» TRECHO DO DOCUMENTO

----------------

Carlos Ferreira – Anos, 4 ou 5 anos, também era sozinho aquilo montava em
peças e depois quando eram aquelas peças mais pesadas, pedia a um amigo
para me deitar uma mão àquela peça e punha e andava assim
sucessivamente. Fiz esse barco e depois fiz outro barco, apareceu-me outro,
mais pequeno até 11 metros e meio…foi o… foi para a Póvoa, foram os dois
para a Póvoa, foi o…a ver se me vem à ideia, foi o Senhor de Resgate, foi para
a Póvoa, para esse armador fiz dois barcos, foi o Senhor do Resgate, 11
metros e meio…
Centro de Mar – E funcionários não tinha?

----------------

» OBJETIVO DA TAREFA
Copie por inteiro, sem mudar nada, o trecho da entrevista sobre a construção de barcos. Este material vem de outra fonte.

» EXCERTOS DO MATERIAL
----------------

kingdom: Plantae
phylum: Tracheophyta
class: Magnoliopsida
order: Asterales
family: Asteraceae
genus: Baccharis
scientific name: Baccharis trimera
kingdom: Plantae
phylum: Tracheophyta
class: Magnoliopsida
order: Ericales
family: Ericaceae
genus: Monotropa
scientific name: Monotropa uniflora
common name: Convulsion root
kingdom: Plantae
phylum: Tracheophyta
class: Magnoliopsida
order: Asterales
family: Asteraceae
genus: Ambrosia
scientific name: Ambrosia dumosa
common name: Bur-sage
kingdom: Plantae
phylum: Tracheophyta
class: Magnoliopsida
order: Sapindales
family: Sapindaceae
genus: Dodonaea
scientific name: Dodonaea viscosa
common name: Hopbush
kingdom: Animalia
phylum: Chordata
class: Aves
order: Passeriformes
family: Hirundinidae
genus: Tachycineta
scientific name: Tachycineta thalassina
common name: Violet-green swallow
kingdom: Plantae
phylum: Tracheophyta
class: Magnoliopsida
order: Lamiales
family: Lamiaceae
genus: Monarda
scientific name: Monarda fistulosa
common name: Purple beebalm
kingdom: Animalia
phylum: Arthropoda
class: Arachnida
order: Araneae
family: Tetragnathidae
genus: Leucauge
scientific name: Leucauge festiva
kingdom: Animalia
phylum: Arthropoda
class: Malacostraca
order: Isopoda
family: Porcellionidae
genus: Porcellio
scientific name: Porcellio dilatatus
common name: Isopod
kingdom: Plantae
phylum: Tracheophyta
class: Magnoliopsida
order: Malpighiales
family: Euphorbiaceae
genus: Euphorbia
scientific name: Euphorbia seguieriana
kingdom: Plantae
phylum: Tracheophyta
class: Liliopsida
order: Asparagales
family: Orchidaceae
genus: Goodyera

----------------

» SOLUÇÃO
Carlos Ferreira – Anos, 4 ou 5 anos, também era sozinho aquilo montava em
peças e depois quando eram aquelas peças mais pesadas, pedia a um amigo
para me deitar uma mão àquela peça e punha e andava assim
sucessivamente. Fiz esse barco e depois fiz outro barco, apareceu-me outro,
mais pequeno até 11 metros e meio…foi o… foi para a Póvoa, foram os dois
para a Póvoa, foi o…a ver se me vem à ideia, foi o Senhor de Resgate, foi para
a Póvoa, para esse armador fiz dois barcos, foi o Senhor do Resgate, 11
metros e meio…
Centro de Mar – E funcionários não tinha?